24 min temu
Bitcoin Slides to Its Deepest Oversold Level Since the 2020 COVID Crash, With $70K Back in Focus
Bitcoin is facing unusually intense selling pressure, with both on-chain measures and widely followed momentum signals flashing an extreme oversold condition. The daily relative strength index (RSI) has fallen toward the mid-teens, marking the lowest reading since the March 2020 COVID-era market crash.
After dropping about 30% over the past month, buyers have so far defended the $60,000 area as markets debate whether conditions are forming for a near-term relief rally.
Key points:
- Bitcoin's daily RSI is near 15.5, the lowest since the March 2020 COVID selloff.
- Similar oversold readings in 2020 and February 2026 were followed by rebounds of roughly 50% and 30%.
- BTC has held above $60,000; a recovery toward the 20-day exponential moving average (EMA) near $70,650 is possible if demand returns.
- A clear break below $60,000 could deepen losses into the mid-$50,000s and weaken the bounce setup.
- On-chain stress is concentrated among newer holders: about 5.3 million BTC held by short-term holders are underwater, while long-term holder supply exceeds 15 million BTC.
RSI extremes put a relief rally on the radar
In the latest session, Bitcoin's RSI hovered around 15.5, a level typically associated with short-term exhaustion and, at times, capitulation-style relief rallies. The move follows a sharper-than-usual decline that has erased a meaningful share of recent gains and revived the question of whether a bottom is forming.
Risk sentiment remains fragile. Geopolitical tensions, higher oil prices, and waning expectations for a 2026 Federal Reserve rate cut have weighed on broader risk assets.
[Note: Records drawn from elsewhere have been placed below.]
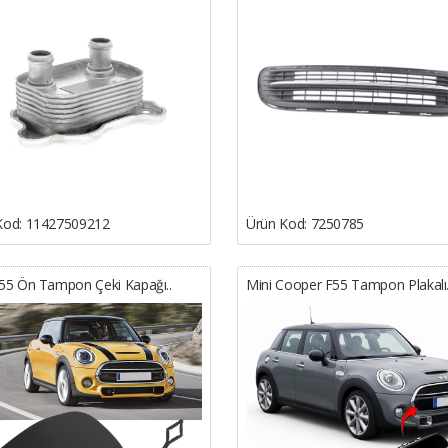
Kod:
11427509212
Ürün Kod:
7250785
F55 Ön Tampon Çeki Kapağı..
Mini Cooper F55 Tampon Plakalı.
Crypto-specific catalysts have added to the pressure as well, including Strategy's latest Bitcoin sale.
History shows that severe RSI dislocations can coincide with relief moves as buyers step in at perceived discounted levels. During the COVID crash, RSI near 15.5 preceded a large rebound, with one episode followed by a rally of roughly 50% over the following months as liquidity and risk appetite recovered.
$60,000 remains the line that matters
Despite heavy selling, Bitcoin has so far held the $60,000 support zone. The absence of a decisive breakdown, even amid elevated volume, suggests sellers may be losing momentum. If buyers return, a rebound toward the 20-day EMA near $70,650 would align with a typical oversold-to-relief pattern and could support a multi-week recovery if macro conditions stabilize.
A convincing drop below $60,000 would undermine that scenario and increase the risk of a slide into the mid-$50,000s. Traders are watching not only the level itself but also order flow and volume for confirmation.
On-chain data highlights near-term fragility
On-chain indicators point to elevated stress. Checkonchain data cited by crypto analyst Scott Melker shows short-term holders realizing significant losses, a dynamic that often accompanies fast selloffs and can limit the durability of any immediate bounce. The short-term holder profit-and-loss (P/L) ratio has fallen to a new all-time low, implying continued pressure as newer participants exit at a loss.
"Sentiment has tracked price almost perfectly," Melker said, describing a shift from euphoria at the May peak to despair by early June, a pattern that has sometimes preceded market lows.
Longer-term positioning also shows strain. Around 5.3 million BTC held by long-term investors are currently underwater, a level above the post-FTX low and the highest since the COVID crash. Broad underwater exposure can reinforce a wait-and-see stance among holders, reducing supply responsiveness but also reflecting the depth of the drawdown.
Bitcoin's past cycles have featured sharp declines followed by outsized rebounds. After the FTX collapse, BTC bottomed near $15,500 and later rose more than sixfold to around $126,000 in 2025. The COVID-era downturn was followed by an even larger advance, underscoring how extreme oversold conditions can precede large moves, even if timing and catalysts vary.
What to watch next
The market's near-term pivot remains $60,000. Holding that level keeps the door open for a relief move toward the 20-day EMA near $70,650. A decisive break below $60,000 would raise the probability of a move into the mid-$50,000s and could intensify on-chain stress as newer entrants reassess risk.
Beyond price and RSI, traders will be monitoring signs of selling exhaustion and renewed demand, including long-term holder supply trends, distribution dynamics, and short-term holder behavior. Macro policy expectations and liquidity conditions remain key swing factors.
The oversold signal is a notable datapoint, but the path forward depends on whether buyers can absorb supply around $60,000 and sustain a bid. Until then, volatility is likely to stay elevated as the balance between bears and bulls continues to shift with incoming information.